What the task requires:
Exactly as it appears, restate the whole listing.

Input for this task:

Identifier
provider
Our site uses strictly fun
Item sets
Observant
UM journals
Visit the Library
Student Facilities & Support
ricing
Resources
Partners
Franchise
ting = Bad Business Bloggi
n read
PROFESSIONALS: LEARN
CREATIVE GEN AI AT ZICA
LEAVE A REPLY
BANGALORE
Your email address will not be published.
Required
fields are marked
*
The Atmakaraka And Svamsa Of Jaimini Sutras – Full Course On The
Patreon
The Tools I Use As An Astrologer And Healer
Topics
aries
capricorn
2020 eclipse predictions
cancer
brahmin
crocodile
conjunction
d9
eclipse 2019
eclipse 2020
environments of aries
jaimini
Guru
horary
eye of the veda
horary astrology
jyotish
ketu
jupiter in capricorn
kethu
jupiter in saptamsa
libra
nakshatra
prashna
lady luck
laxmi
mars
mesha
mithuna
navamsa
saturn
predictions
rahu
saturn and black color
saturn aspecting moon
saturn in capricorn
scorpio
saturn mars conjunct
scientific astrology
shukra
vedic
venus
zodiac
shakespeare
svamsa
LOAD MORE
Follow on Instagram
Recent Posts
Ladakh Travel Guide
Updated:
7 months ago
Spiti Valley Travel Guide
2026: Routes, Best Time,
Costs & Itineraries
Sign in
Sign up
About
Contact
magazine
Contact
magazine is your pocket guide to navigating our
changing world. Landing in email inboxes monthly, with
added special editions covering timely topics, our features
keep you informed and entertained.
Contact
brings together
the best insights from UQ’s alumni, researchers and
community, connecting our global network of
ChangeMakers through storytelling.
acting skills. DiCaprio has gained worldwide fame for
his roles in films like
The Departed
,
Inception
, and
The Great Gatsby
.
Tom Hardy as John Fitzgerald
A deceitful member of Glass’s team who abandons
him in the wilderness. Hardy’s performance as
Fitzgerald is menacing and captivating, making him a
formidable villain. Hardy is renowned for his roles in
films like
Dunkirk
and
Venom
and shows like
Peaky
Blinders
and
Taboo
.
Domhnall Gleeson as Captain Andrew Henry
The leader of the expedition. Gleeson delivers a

Answer box:
Identifier
provider
Our site uses strictly fun
Item sets
Observant
UM journals
Visit the Library
Student Facilities & Support
ricing
Resources
Partners
Franchise
ting = Bad Business Bloggi
n read
PROFESSIONALS: LEARN
CREATIVE GEN AI AT ZICA
LEAVE A REPLY
BANGALORE
Your email address will not be published.
Required
fields are marked
*
The Atmakaraka And Svamsa Of Jaimini Sutras – Full Course On The
Patreon
The Tools I Use As An Astrologer And Healer
Topics
aries
capricorn
2020 eclipse predictions
cancer
brahmin
crocodile
conjunction
d9
eclipse 2019
eclipse 2020
environments of aries
jaimini
Guru
horary
eye of the veda
horary astrology
jyotish
ketu
jupiter in capricorn
kethu
jupiter in saptamsa
libra
nakshatra
prashna
lady luck
laxmi
mars
mesha
mithuna
navamsa
saturn
predictions
rahu
saturn and black color
saturn aspecting moon
saturn in capricorn
scorpio
saturn mars conjunct
scientific astrology
shukra
vedic
venus
zodiac
shakespeare
svamsa
LOAD MORE
Follow on Instagram
Recent Posts
Ladakh Travel Guide
Updated:
7 months ago
Spiti Valley Travel Guide
2026: Routes, Best Time,
Costs & Itineraries
Sign in
Sign up
About
Contact
magazine
Contact
magazine is your pocket guide to navigating our
changing world. Landing in email inboxes monthly, with
added special editions covering timely topics, our features
keep you informed and entertained.
Contact
brings together
the best insights from UQ’s alumni, researchers and
community, connecting our global network of
ChangeMakers through storytelling.
acting skills. DiCaprio has gained worldwide fame for
his roles in films like
The Departed
,
Inception
, and
The Great Gatsby
.
Tom Hardy as John Fitzgerald
A deceitful member of Glass’s team who abandons
him in the wilderness. Hardy’s performance as
Fitzgerald is menacing and captivating, making him a
formidable villain. Hardy is renowned for his roles in
films like
Dunkirk
and
Venom
and shows like
Peaky
Blinders
and
Taboo
.
Domhnall Gleeson as Captain Andrew Henry
The leader of the expedition. Gleeson delivers a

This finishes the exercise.